HOLLY COLE TRIO: Don't Smoke! In Bed
Holly Cole, vocals; Aaron Davis, piano; David Piltch, bass, percussion; Joe Henderson, tenor sax
Manhattan CDP 7 81198 2 (CD only). David Was, prod.; Leanne Ungar, eng. DDD? TT: 44:52
This just-off-the-presses CD is killer. Cole is fabulous, period. The performances by Aaron Davis on piano and David Piltch on bass and percussion are virtuosic and just original enough in style to be arresting without going overboard. On "Get Out of Town," Davis gets up while playing, and places one of his hands over the piano strings while continuing to play with the other. This damped-string effect is an extremely interesting counterpoint to Cole's idiosyncratic, sexy style. You know it's special, from the opening plucked bass on "I Can See Clearly Now" right through to the last track---not a dud in the bunch.
CARMEN McRAE/DAVE BRUBECK: Take Five
Carmen McRae, vocals; Dave Brubeck, piano
Columbia Special Products JCS 9116 (LP only). Teo Macero, prod.
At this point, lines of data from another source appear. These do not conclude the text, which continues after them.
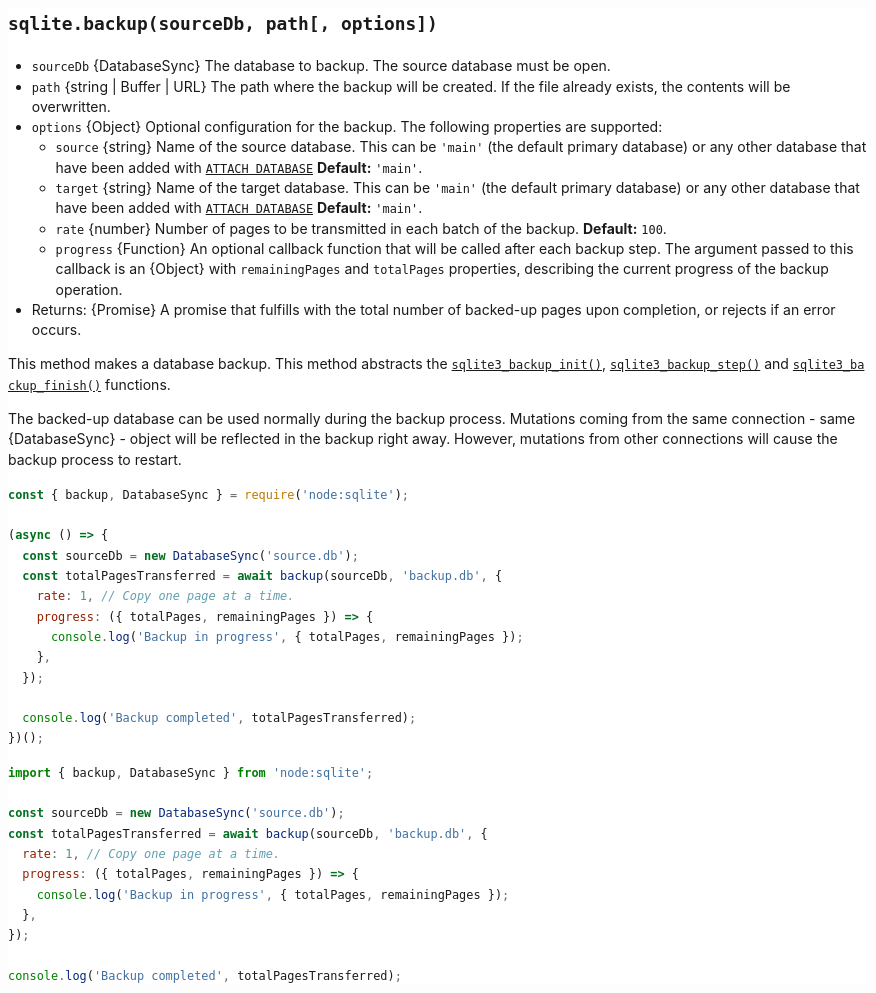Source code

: ## `sqlite.backup(sourceDb, path[, options])`



* `sourceDb` {DatabaseSync} The database to backup. The source database must be open.
* `path` {string | Buffer | URL} The path where the backup will be created. If the file already exists,
  the contents will be overwritten.
* `options` {Object} Optional configuration for the backup. The
  following properties are supported:
  * `source` {string} Name of the source database. This can be `'main'` (the default primary database) or any other
    database that have been added with [`ATTACH DATABASE`][] **Default:** `'main'`.
  * `target` {string} Name of the target database. This can be `'main'` (the default primary database) or any other
    database that have been added with [`ATTACH DATABASE`][] **Default:** `'main'`.
  * `rate` {number} Number of pages to be transmitted in each batch of the backup. **Default:** `100`.
  * `progress` {Function} An optional callback function that will be called after each backup step. The argument passed
    to this callback is an {Object} with `remainingPages` and `totalPages` properties, describing the current progress
    of the backup operation.
* Returns: {Promise} A promise that fulfills with the total number of backed-up pages upon completion, or rejects if an
  error occurs.

This method makes a database backup. This method abstracts the [`sqlite3_backup_init()`][], [`sqlite3_backup_step()`][]
and [`sqlite3_backup_finish()`][] functions.

The backed-up database can be used normally during the backup process. Mutations coming from the same connection - same
{DatabaseSync} - object will be reflected in the backup right away. However, mutations from other connections will cause
the backup process to restart.

```cjs
const { backup, DatabaseSync } = require('node:sqlite');

(async () => {
  const sourceDb = new DatabaseSync('source.db');
  const totalPagesTransferred = await backup(sourceDb, 'backup.db', {
    rate: 1, // Copy one page at a time.
    progress: ({ totalPages, remainingPages }) => {
      console.log('Backup in progress', { totalPages, remainingPages });
    },
  });

  console.log('Backup completed', totalPagesTransferred);
})();
```

```mjs
import { backup, DatabaseSync } from 'node:sqlite';

const sourceDb = new DatabaseSync('source.db');
const totalPagesTransferred = await backup(sourceDb, 'backup.db', {
  rate: 1, // Copy one page at a time.
  progress: ({ totalPages, remainingPages }) => {
    console.log('Backup in progress', { totalPages, remainingPages });
  },
});

console.log('Backup completed', totalPagesTransferred);
```


[Changesets and Patchsets]: https://www.sqlite.org/sessionintro.html#changesets_and_patchsets
[Constants Passed To The Conflict Handler]: https://www.sqlite.org/session/c_changeset_conflict.html
[Constants Returned From The Conflict Handler]: https://www.sqlite.org/session/c_changeset_abort.html
[SQL injection]: https://en.wikipedia.org/wiki/SQL_injection
[Type conversion between JavaScript and SQLite]: #type-conversion-between-javascript-and-sqlite
[`ATTACH DATABASE`]: https://www.sqlite.org/lang_attach.html
[`PRAGMA foreign_keys`]: https://www.sqlite.org/pragma.html#pragma_foreign_keys
[`SQLITE_DBCONFIG_DEFENSIVE`]: https://www.sqlite.org/c3ref/c_dbconfig_defensive.html#sqlitedbconfigdefensive
[`SQLITE_DETERMINISTIC`]: https://www.sqlite.org/c3ref/c_deterministic.html
[`SQLITE_DIRECTONLY`]: https://www.sqlite.org/c3ref/c_deterministic.html
[`SQLITE_MAX_FUNCTION_ARG`]: https://www.sqlite.org/limits.html#max_function_arg
[`database.applyChangeset()`]: #databaseapplychangesetchangeset-options
[`database.setAuthorizer()`]: #databasesetauthorizercallback
[`sqlite3_backup_finish()`]: https://www.sqlite.org/c3ref/backup_finish.html#sqlite3backupfinish
[`sqlite3_backup_init()`]: https://www.sqlite.org/c3ref/backup_finish.html#sqlite3backupinit
[`sqlite3_backup_step()`]: https://www.sqlite.org/c3ref/backup_finish.html#sqlite3backupstep
[`sqlite3_changes64()`]: https://www.sqlite.org/c3ref/changes.html
[`sqlite3_close_v2()`]: https://www.sqlite.org/c3ref/close.html
[`sqlite3_column_database_name()`]: https://www.sqlite.org/c3ref/column_database_name.html
[`sqlite3_column_decltype()`]: https://www.sqlite.org/c3ref/column_decltype.html
[`sqlite3_column_name()`]: https://www.sqlite.org/c3ref/column_name.html
[`sqlite3_column_origin_name()`]: https://www.sqlite.org/c3ref/column_database_name.html
[`sqlite3_column_table_name()`]: https://www.sqlite.org/c3ref/column_database_name.html
[`sqlite3_create_function_v2()`]: https://www.sqlite.org/c3ref/create_function.html
[`sqlite3_create_window_function()`]: https://www.sqlite.org/c3ref/create_function.html
[`sqlite3_db_filename()`]: https://sqlite.org/c3ref/db_filename.html
[`sqlite3_exec()`]: https://www.sqlite.org/c3ref/exec.html
[`sqlite3_expanded_sql()`]: https://www.sqlite.org/c3ref/expanded_sql.html
[`sqlite3_get_autocommit()`]: https://sqlite.org/c3ref/get_autocommit.html
[`sqlite3_last_insert_rowid()`]: https://www.sqlite.org/c3ref/last_insert_rowid.html
[`sqlite3_load_extension()`]: https://www.sqlite.org/c3ref/load_extension.html
[`sqlite3_prepare_v2()`]: https://www.sqlite.org/c3ref/prepare.html
[`sqlite3_set_authorizer()`]: https://sqlite.org/c3ref/set_authorizer.html
[`sqlite3_sql()`]: https://www.sqlite.org/c3ref/expanded_sql.html
[`sqlite3changeset_apply()`]: https://www.sqlite.org/session/sqlite3changeset_apply.html
[`sqlite3session_attach()`]: https://www.sqlite.org/session/sqlite3session_attach.html
[`sqlite3session_changeset()`]: https://www.sqlite.org/session/sqlite3session_changeset.html
[`sqlite3session_create()`]: https://www.sqlite.org/session/sqlite3session_create.html
[`sqlite3session_delete()`]: https://www.sqlite.org/session/sqlite3session_delete.html
[`sqlite3session_patchset()`]: https://www.sqlite.org/session/sqlite3session_patchset.html
[busy timeout]: https://sqlite.org/c3ref/busy_timeout.html
[connection]: https://www.sqlite.org/c3ref/sqlite3.html
[data types]: https://www.sqlite.org/datatype3.html
[double-quoted string literals]: https://www.sqlite.org/quirks.html#dblquote
[in memory]: https://www.sqlite.org/inmemorydb.html
[parameters are bound]: https://www.sqlite.org/c3ref/bind_blob.html
[prepared statement]: https://www.sqlite.org/c3ref/stmt.html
AAA. TT: 36:00
McRae is sublime, Brubeck's in top form, and the 1973 date is simply recorded with plenty of ambience, even if it's not the last word in pinpoint imaging. (Special Products are head and shoulders above the rest of the period Columbia dreck.) You'll grab this LP for the music and synergy between McRae and Brubeck, rather than for the sonics alone. Dave on Carmen: "Songs are dramatic vehicles in which Carmen reveals a personal point of view through her voice. Her intelligence-controlled instrument often serves as a witty commentary on human foibles, or becomes so charged with emotion that a bent phrase can break our heart as surely as a masterful gesture from a great actress." Amen. Just wait 'til you hear their version of "Take Five"!
FRANCIS POULENC: Sonatas & Trios
Trio d'anches OZI: Claude Villevieille, oboe; Lucien Aubert, clarinet; Alexandre Ouzounoff, bassoon; Kun Woo Paik, piano; Jacques De Donato, clarinet
Cornelia ADDA 590042 (CD only). Alexandre Ouzounoff, artistic direction; Daniel Valencienne, eng. DDD. TT: 56:21
This beautiful, liquid, midrange-magnificent French CD starts with one of my favorite pieces, the Sonata for clarinet and piano---a composition of aching beauty which never becomes insipid. Poulenc's romantic music is full of unexpected twists and turns of energy and direction, absolutely defying predictability. The compositions are all gorgeous---elegance personified. Grab your honey, a bottle of wine, and let her gaze into your intelligent eyes as you woo her with these magnificent smaller works. The disc serves as a sublime yet approachable introduction to this most sophisticated of French composers.
SATIE: The Velvet Gentleman
Camarata Contemporary Chamber Group
Deram SML 1053 (LP only). Tony D'Amato, prod.; Arthur Lilley, eng. AAA.
Seventies Moog Madness + traditional instruments + Satie + Decca British Pressing = French Sensory Food O' The Gods. This disc remains totally classical, but it's still approachable with Moog-updated modernist Satie humor, musical wit, a heavy dose of pure charm, and a dollop of whimsy. The recording is close to perfection---magnificent tonal colors, precise and ambient imaging, and a soundstage as big as Paris. I found this LP in the US and have seen it several times in various used record stores.